The government’s application to use the underground spaces under Valletta’s Casa Lanfreducci fully respected the building’s historical and architectural context, the Infrastructure Ministry said yesterday.

The ministry also denied the house had been built on “some burial grounds” or that “some sacrilegious dug out” was being carried out under the adjacent church of our Lady of Victory, as suggested by Flimkien għal Ambjent Aħjar.

The ministry’s comments were in reply to the environmentalist organisation’s objections to plans to use the basement of Casa Lanfreducci as backstage facilities for Renzo Piano’s roofless theatre in Valletta.

FAA claimed the basement was an extension of the crypt of the Our Lady of Victory church, the first structure built in Valletta by the Knights of St John. It also accused the government of extending the footprint of an initial application by submitting subsequent applications and of “slipping in” other applications with the original one.

The ministry said the FAA was “flatly wrong” when it claimed some form of deception so as not to have the original application for the development seem too intrusive.

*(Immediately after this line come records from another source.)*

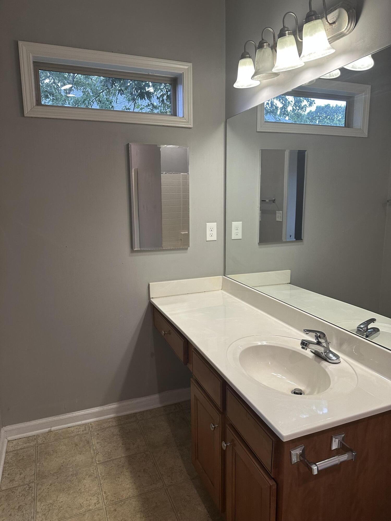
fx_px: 361
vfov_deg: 71.6
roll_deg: -0.4
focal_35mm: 24
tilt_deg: -9.5
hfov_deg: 56.8
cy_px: 260
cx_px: 196
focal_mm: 6.86
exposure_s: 1/120
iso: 200
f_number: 1.78
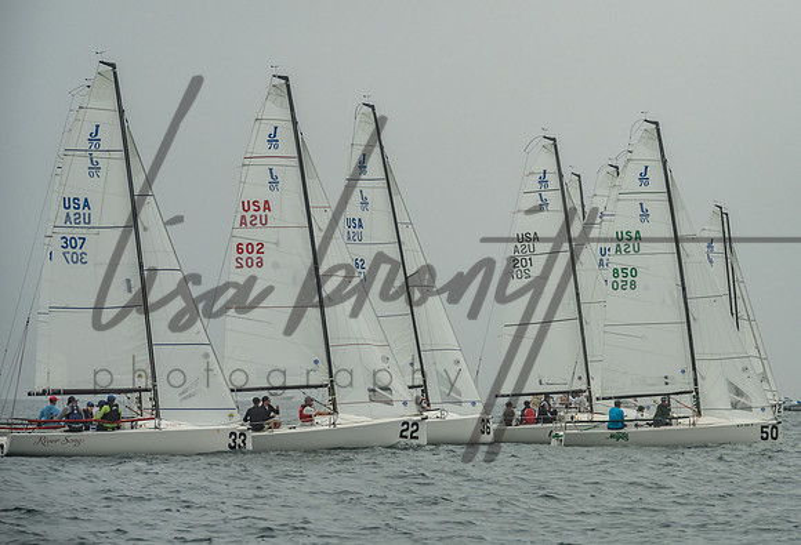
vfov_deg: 6.9
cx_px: 501
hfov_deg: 10.0
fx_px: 4556
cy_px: 212
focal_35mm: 203
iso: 800
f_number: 9
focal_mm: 160
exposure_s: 1/2000
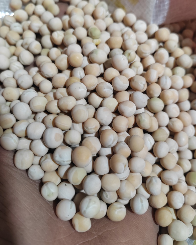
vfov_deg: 60.4
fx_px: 210
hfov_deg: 50.0
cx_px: 99
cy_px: 113
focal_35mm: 29
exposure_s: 1/50
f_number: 1.9
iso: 1250
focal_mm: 5.52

“On the contrary, the decision for the fresh application was a result of the decision to explore alternative solutions that would bring about less excavation than was originally planned and fully permitted by the original permit,” it said. This decision would actually reduce the footprint of the excavated site by a fifth, thus minimising any impact on the surrounding monuments and historic structures.

The footprint of the buildings in the controversy was barely being excavated at all, the ministry said, pointing out all that would be dug out were some four square metres for a lift and just over 12 square metres for a staircase.

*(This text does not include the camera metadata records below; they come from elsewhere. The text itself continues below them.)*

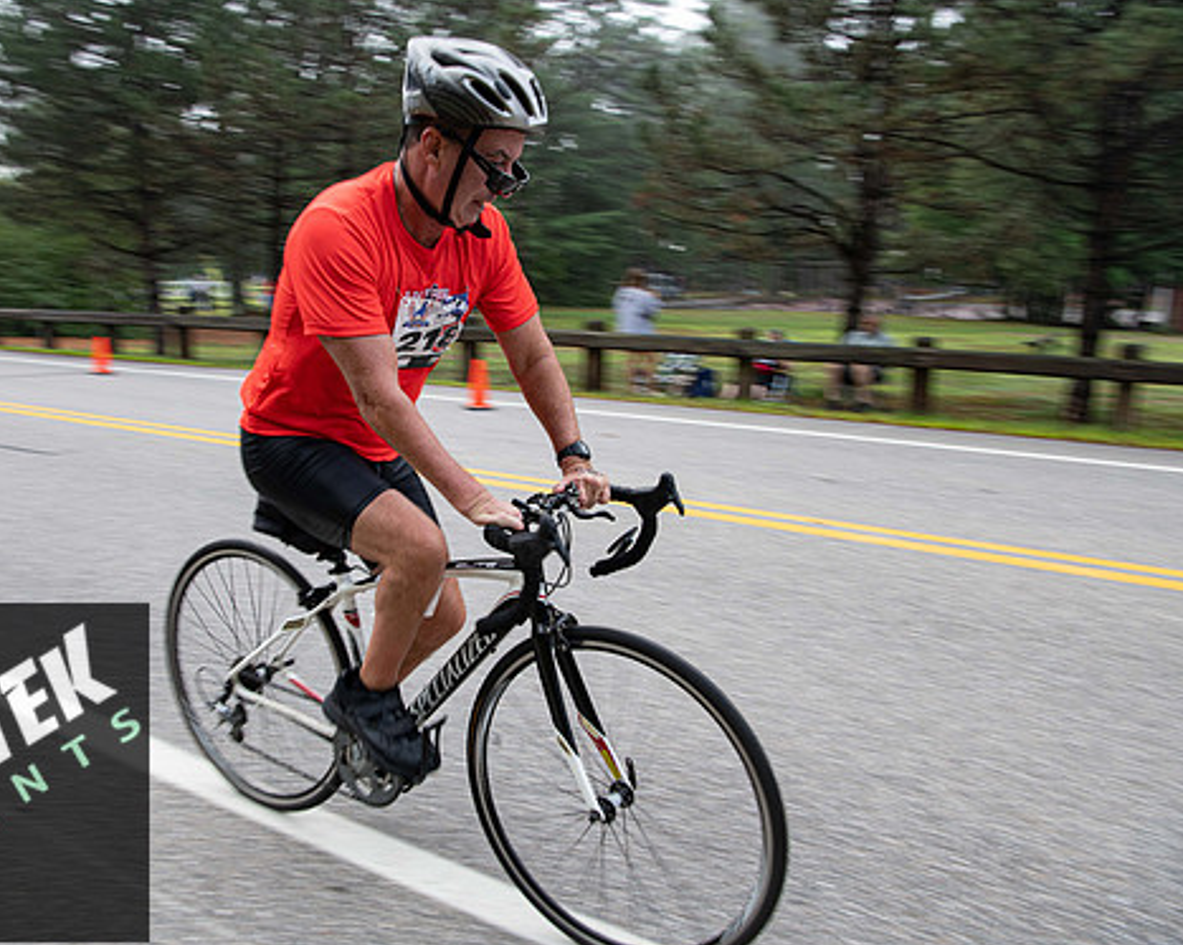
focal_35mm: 28
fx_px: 980
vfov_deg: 51.5
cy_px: 472
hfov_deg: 62.1
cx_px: 524
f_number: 7.1
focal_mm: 24
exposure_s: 1/100
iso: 400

“None of this is happening in some ‘hallowed burial ground’,” the ministry said. The church and anything below, in or adjacent to it were not affected by the application.

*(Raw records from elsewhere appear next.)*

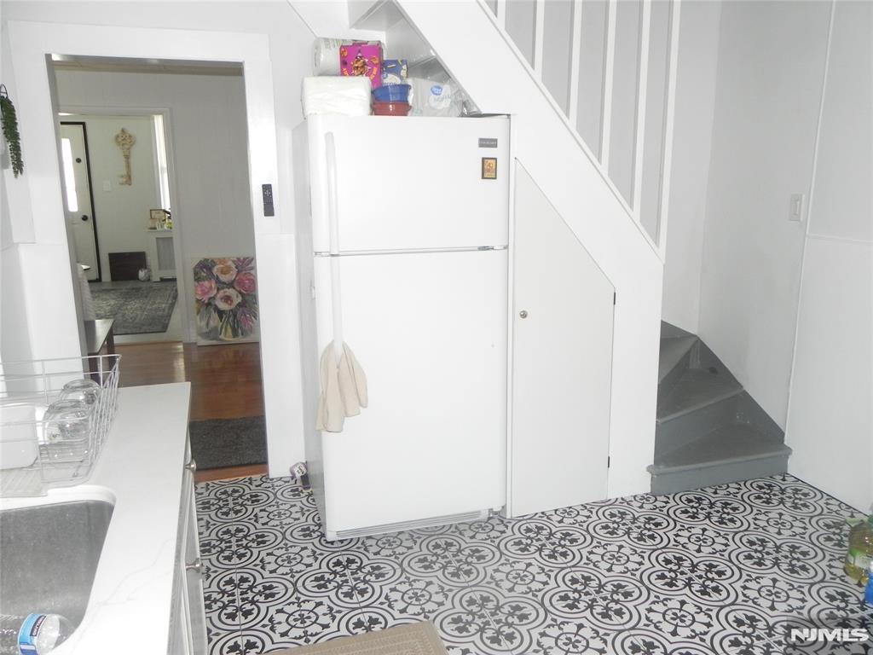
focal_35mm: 29
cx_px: 436
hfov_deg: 61.7
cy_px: 328
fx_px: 731
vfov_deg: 48.2
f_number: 2.8
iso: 200
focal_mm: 5.2
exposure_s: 1/30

The heritage trust Din l-Art Ħelwa yesterday urged the government not to take any decisions on the future of the basement space under Casa Lanfreducci until the necessary studies about its historical uses were carried out and the conclusions made public. If it were shown that this basement area was once used as a burial ground, then the area must be treated with due respect.

Din l-Art Ħelwa was involved in two restoration projects at Our Lady of Victory church in the past and had drawn up plans for ongoing restoration of the ceiling paintings as well as other aspects of the church in the near future. The crypt was to be included in the restoration project, it said.

However, the government maintained that Casa Lanfreducci was by no means the church of Our Lady of Victory and “was not the ancient palace of renown built on some burial grounds”. The house was originally called Casa Cassar and was renamed Lanfreducci only recently in honour of the family who owned the house next door that was demolished in the 19th century to make way for the Royal Opera House.

Though burial in crypts under churches was known to occur, the notion that the basements of neighbouring houses were somehow used as extensions for burial was not normal, the ministry said.

It maintained that in the “unlikely event that anything specific is found”, it would respect the normal legal process.